● EXPLORE THE MATERIAL:
1. From the microservices article, quote the passage starting at "But let’s back" and ending at "faster than ever.".
2. How does the microservices article define OpenTelemetry?
3. Name every form of telemetry data that the microservices article says developers can get with OpenTelemetry.
____ TEXT SEGMENT
The Dark Side of Microservices

But let’s back up a bit, and see how we even got here. Microservices and serverless have become increasingly popular in the last decade since they allow engineering teams to be more agile and flexible and take advantage of the benefits of the cloud. As more companies are born into the cloud, and legacy enterprises digitally transform, architectures are becoming more distributed and engineering teams are moving faster than ever.

This software architectural revolution has had profound business results for companies and has enabled engineers to develop amazing capabilities. But it has also had some side effects that haven’t been addressed yet. Namely, the lack of visibility (or observability, if you prefer) for engineers that prevents pushing code from their local machine to any environment, with confidence.

True, we have logs and some of us have traces. But raise your hand if you’ve found a truly efficient way to add logs and traces, search through them without feeling you’re looking for a needle in a haystack and find the answer without feeling overwhelmed with data. We’ve all felt it. The tools were there, but they weren’t doing what we wanted them to do. We were spending our time looking for errors instead of fixing them, not to mention feature development.

The result? Developers are still lacking confidence to make changes, velocity is negatively impacted and changes that are made – are not of high enough quality.

One of the reasons we’re all facing these challenges is that while cloud computing and infrastructure monitoring tools have evolved with the cloud, day-to-day tools for development haven’t evolved at the same pace. Today, there are plenty of great tools out there for production monitoring, container monitoring, and production troubleshooting. But shifting left into production readiness is still a blue ocean.

Replacing Distributed Tracing Time with Feature Development Time – with Open Source

One of the most inspiring aspects of being a developer is the ability to take part in the developer community, especially in open source projects. There are a lot of lines of code to be written if we’re going to achieve our global goals for technological advancement. So we need to be able to collaborate on code, instead of each of us starting from scratch.

That’s why we set out to find a solution that was open-source-based. That solution was OpenTelemetry, an open-source collection of APIs, SDKs, and tools for instrumentation and data collection. With OpenTelemetry, developers can get telemetry data in the form of logs, traces, and metrics, and then push the data to their analysis tools. This enables them to (a) collect the data and (b) gain initial visibility into the state of the services they’ve been working on.

OpenTelemetry is a huge enabler for the standardization of data collection. The largest software companies, like Google and Microsoft, have been contributing to it, and it’s growing popularity among developer teams is bringing teams closer to achieving data observability.

What’s Next after OpenTelemetry?

But is OpenTelemetry enough for enabling microservices production readiness? Should we pack up our belongings and go found a different startup? Not quite.
________
____ INPUT DATA
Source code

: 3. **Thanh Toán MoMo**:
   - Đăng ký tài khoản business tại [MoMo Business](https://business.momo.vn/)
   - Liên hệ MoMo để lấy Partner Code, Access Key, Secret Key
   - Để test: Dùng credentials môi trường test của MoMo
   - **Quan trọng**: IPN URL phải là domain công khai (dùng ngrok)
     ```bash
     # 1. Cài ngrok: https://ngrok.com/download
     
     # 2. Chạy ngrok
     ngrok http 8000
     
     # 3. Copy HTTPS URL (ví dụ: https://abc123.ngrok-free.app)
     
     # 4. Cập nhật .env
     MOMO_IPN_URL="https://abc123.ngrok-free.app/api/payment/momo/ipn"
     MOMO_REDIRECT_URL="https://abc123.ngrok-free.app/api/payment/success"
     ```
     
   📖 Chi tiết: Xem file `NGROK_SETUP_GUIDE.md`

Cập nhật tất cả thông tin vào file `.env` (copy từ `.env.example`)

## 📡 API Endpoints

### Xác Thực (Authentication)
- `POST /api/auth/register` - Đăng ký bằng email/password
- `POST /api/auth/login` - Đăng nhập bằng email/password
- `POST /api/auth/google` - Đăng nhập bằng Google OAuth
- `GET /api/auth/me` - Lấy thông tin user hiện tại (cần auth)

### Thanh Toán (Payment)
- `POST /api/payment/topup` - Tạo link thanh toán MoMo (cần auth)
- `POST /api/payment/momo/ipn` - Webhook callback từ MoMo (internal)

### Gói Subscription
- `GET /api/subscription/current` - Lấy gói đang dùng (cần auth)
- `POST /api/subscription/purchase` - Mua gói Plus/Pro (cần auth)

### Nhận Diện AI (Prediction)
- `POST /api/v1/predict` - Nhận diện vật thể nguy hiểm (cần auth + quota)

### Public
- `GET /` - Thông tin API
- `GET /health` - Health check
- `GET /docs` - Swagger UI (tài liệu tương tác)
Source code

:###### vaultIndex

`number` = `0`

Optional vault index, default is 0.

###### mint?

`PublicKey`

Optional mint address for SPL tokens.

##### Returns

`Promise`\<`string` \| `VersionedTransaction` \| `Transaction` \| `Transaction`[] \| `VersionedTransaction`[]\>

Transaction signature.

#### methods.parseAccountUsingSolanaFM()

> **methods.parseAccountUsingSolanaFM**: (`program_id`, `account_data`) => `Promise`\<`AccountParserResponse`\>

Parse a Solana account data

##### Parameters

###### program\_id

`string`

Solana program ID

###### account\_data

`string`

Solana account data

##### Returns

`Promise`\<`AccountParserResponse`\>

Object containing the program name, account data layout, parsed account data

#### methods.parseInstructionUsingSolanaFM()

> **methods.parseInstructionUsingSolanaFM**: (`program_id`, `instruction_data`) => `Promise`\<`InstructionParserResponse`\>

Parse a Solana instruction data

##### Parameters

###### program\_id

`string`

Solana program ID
________
● ANSWERS BELOW:
1.
But let’s back up a bit, and see how we even got here. Microservices and serverless have become increasingly popular in the last decade since they allow engineering teams to be more agile and flexible and take advantage of the benefits of the cloud. As more companies are born into the cloud, and legacy enterprises digitally transform, architectures are becoming more distributed and engineering teams are moving faster than ever.

2. It is an open-source collection of APIs, SDKs, and tools for instrumentation and data collection.

3. Logs, traces, metrics